A Amazônia não tem apenas – (ou não tinha…) – árvores. É um território complexo, onde não faltam as várzeas, as margens de seus rios, principalmente aquelas chamadas “de águas brancas”. É o caso do Solimões, que se encontra com o Rio Negro, perto de Manaus. Por que elas são “brancas”? Porque trazem sedimentos de origem andina e capazes de potencializar a fertilidade dos solos na época das cheias. Além disso, existe uma exuberante abundância de recursos pesqueiros. Na Amazônia, eles são imensos e dispersos por uma área de enorme dimensão.

Ali surgiu o cultivo da mandioca, do amendoim e do cacau e do próprio milho.

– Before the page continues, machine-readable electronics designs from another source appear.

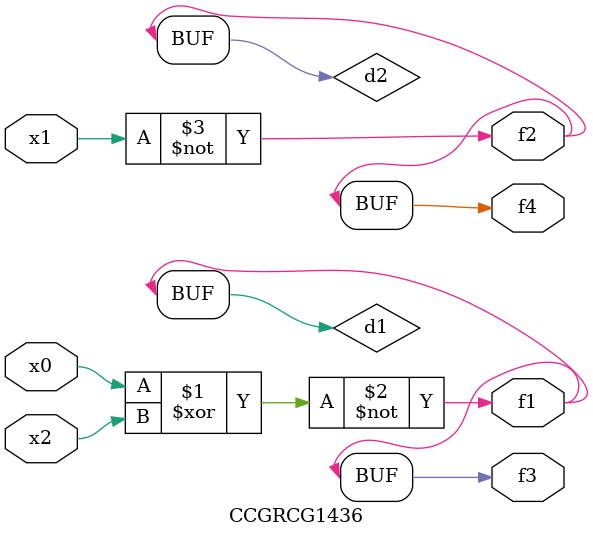
<source format=v>
module CCGRCG1436(
	input x0, x1, x2,
	output f1, f2, f3, f4
);

	wire d1, d2, d3;

	xnor (d1, x0, x2);
	nand (d2, x1);
	nor (d3, x1, x2);
	assign f1 = d1;
	assign f2 = d2;
	assign f3 = d1;
	assign f4 = d2;
endmodule

</source>
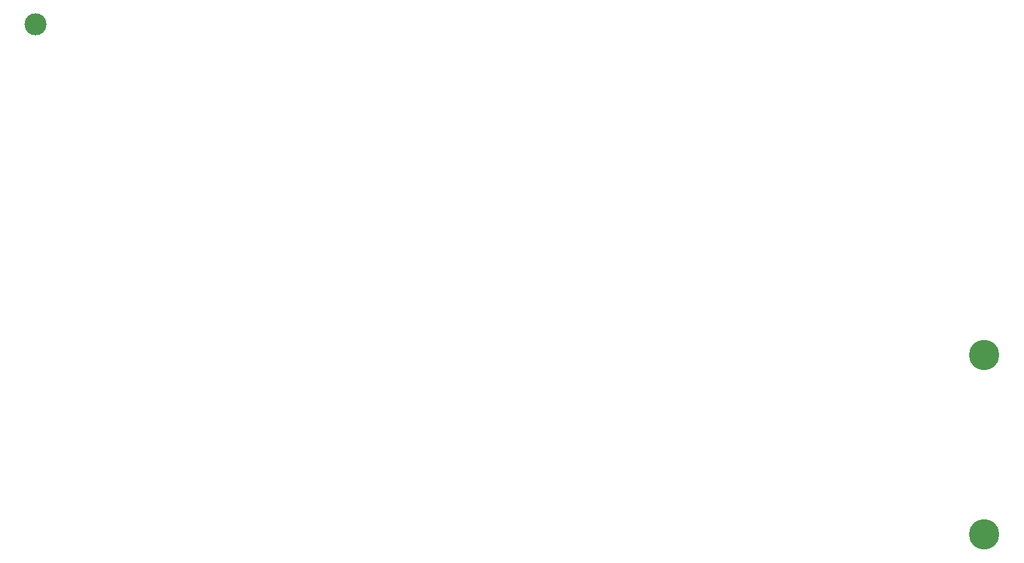
<source format=gbr>
G04 PROTEUS GERBER X2 FILE*
%TF.GenerationSoftware,Labcenter,Proteus,8.13-SP0-Build31525*%
%TF.CreationDate,2025-11-15T21:06:59+00:00*%
%TF.FileFunction,NonPlated,1,2,NPTH*%
%TF.FilePolarity,Positive*%
%TF.Part,Single*%
%TF.SameCoordinates,{cc02ee6e-adca-4851-b155-35c3e6c58354}*%
%FSLAX45Y45*%
%MOMM*%
G01*
%TA.AperFunction,ComponentDrill*%
%ADD80C,4.114800*%
%TA.AperFunction,ComponentDrill*%
%ADD81C,2.997200*%
%TD.AperFunction*%
D80*
X+13136909Y-3278940D03*
X+13136909Y-5717340D03*
D81*
X+246000Y+1220000D03*
M02*

</source>
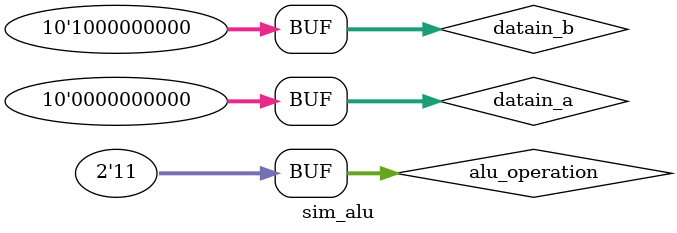
<source format=v>
`timescale 1ns / 1ps

module sim_alu;

    reg [9:0] datain_a;
    reg [9:0] datain_b;
    reg [1:0] alu_operation;
    wire [9:0] dataout;

    alu uut(datain_a, datain_b, alu_operation, dataout);

    initial begin
        #1  begin
            alu_operation = 2'd0;
            datain_a = 10'h3F0;
            datain_b = 10'h00F;
            end
        #10 begin
            datain_a = 10'h3F0;
            datain_b = 10'h0FF;
            end
        #10 begin 
            datain_a = 10'h3FF;
            datain_b = 10'h3FF;
            end
        #10  alu_operation = 2'd1;
        #10 begin 
            datain_a = 10'h3FF;
            datain_b = 10'h0FF;
            end      
        #10 begin 
            datain_a = 10'h1FF;
            datain_b = 10'h00F;
            end    
        #10 begin 
            datain_a = 10'h000;
            datain_b = 10'h00F;
            end                           
        #10  alu_operation = 2'd2;
        #10 begin
            datain_a = 10'h3FF;
            datain_b = 10'h3FF;
            end        
        #10  alu_operation = 2'd3;
        #10 begin
            datain_a = 10'h3FF;
            datain_b = 10'h0FF;
            end  
        #10 begin
            datain_a = 10'h000;
            datain_b = 10'h200;
            end
   end
   
    

endmodule

</source>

Embora originário do México, houve mutação que o melhorou muito no solo amazônico, o que permitiu seu uso em outros espaços do continente.

Tudo isso ainda precisa ser prospectado. Mas é o suficiente para concluir que destruir a Amazônia é um crime que ultrapassa em muito o extermínio da floresta. Ali se desenvolveram sociedades evoluídas, há outra história a ser contada. E, assim como a biodiversidade exuberante e milionária, tudo isso vai sendo eliminado, sob a tacanha insensatez imediatista dos maus brasileiros.

Até experiências democráticas desvinculadas da matriz helênica podem ter existido naquele vasto território, condenado ao extermínio antes mesmo de ter a sua história descoberta. Mais um sinal do retrocesso de nossa “civilização”, que persiste a tratar o indígena como um semi-cidadão, quando ele soube – melhor do que nós – manter incólume o tesouro infinito da floresta.

Há muito a ser descoberto na região Amazônica. Se a perdermos, não serão apenas árvores que deixarão de existir. Mas um rico manancial de conhecimentos que poderia nos ajudar a redescobrir o verdadeiro sentido da vida e da convivência.